Toto used to say, “Please walk me to the corner, Cecilia,” her Irish accent buoyant and stern. Or “Walk your old Toto into the park.” Halfway along shouting, “Stay!” Startling and hilarious. In the beginning, to teach CeCe to mind the curb. Later, to make them laugh. CeCe was nine when the United States declared victory over Japan, and Toto (properly, Miss Moira Quinn) deemed CeCe old enough to join the crowds. For an hour they walked south, to Times Square, the scraps of cloth and ticker tape thicker and thicker under their feet. They jostled in among the revelers. Toto laughed with a stranger, something CeCe had never seen her do. Adults so happy it was frightening. A man lifted CeCe up and Toto said, “Stay,” in a different voice. When she was done scolding the man, CeCe screwed up the courage to ask if her mother could finally come home.

“What’s this now?” Toto asked, leaning the starched wall of her torso to Cecilia, the crowd flowing around them.

“Mata Hari” was all CeCe could say, staring at her patent shoes. She’d learned the story of the female spy from a joke her father told. She didn’t understand the joke, but she divined the truth: her mother was a spy. Evelyn had gone away just after the invasion of Poland. She returned to visit only twice, and with many other people always in the room. So beautiful! Never saying anything, but with the feeling of something important to say. What else but great sacrifice could explain why Evelyn left, and left again? Each mission more daring than the last. CeCe had kept her mother’s secret. This made CeCe a hero of the war too.

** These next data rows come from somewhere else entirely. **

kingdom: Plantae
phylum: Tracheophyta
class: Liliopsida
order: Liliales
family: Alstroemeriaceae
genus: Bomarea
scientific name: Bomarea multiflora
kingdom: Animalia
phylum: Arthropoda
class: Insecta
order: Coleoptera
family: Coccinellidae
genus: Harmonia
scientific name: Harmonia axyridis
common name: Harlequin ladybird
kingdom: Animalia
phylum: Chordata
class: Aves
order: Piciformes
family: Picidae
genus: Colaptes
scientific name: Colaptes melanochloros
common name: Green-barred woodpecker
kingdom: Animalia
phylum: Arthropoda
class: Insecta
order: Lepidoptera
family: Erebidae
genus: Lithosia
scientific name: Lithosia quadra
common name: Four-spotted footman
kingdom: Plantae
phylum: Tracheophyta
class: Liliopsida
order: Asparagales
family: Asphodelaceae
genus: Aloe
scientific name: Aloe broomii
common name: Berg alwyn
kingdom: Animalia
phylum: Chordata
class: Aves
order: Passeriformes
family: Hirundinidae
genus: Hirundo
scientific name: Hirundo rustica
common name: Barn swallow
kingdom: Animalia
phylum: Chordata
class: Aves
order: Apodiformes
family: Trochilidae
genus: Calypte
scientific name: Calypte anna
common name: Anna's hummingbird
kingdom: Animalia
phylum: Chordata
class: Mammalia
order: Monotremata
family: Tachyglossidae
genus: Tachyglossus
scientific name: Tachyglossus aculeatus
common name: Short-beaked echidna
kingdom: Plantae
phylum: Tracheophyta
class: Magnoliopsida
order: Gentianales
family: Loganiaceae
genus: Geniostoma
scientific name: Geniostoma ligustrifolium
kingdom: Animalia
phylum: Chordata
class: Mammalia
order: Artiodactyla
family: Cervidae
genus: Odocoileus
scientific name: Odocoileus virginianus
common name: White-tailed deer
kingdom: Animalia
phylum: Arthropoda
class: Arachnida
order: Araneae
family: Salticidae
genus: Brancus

“Dear little lady,” Toto said. “Poor little-little, no. Your mother loves you as I do. She’s no sinful woman like that Mata Hari. Who’s been telling you stories?” Toto yanked CeCe back uptown. No walk, no stay.

The Astrasyne had been working. Sorrow, to have her progress smacked away by pneumonia! Now, when walking is difficult, her mind taps and drags with her feet, walk-me-stay-walk-me-stay, as she moves from bed to chair, from chair to hall, from hall to garden, from garden to lake.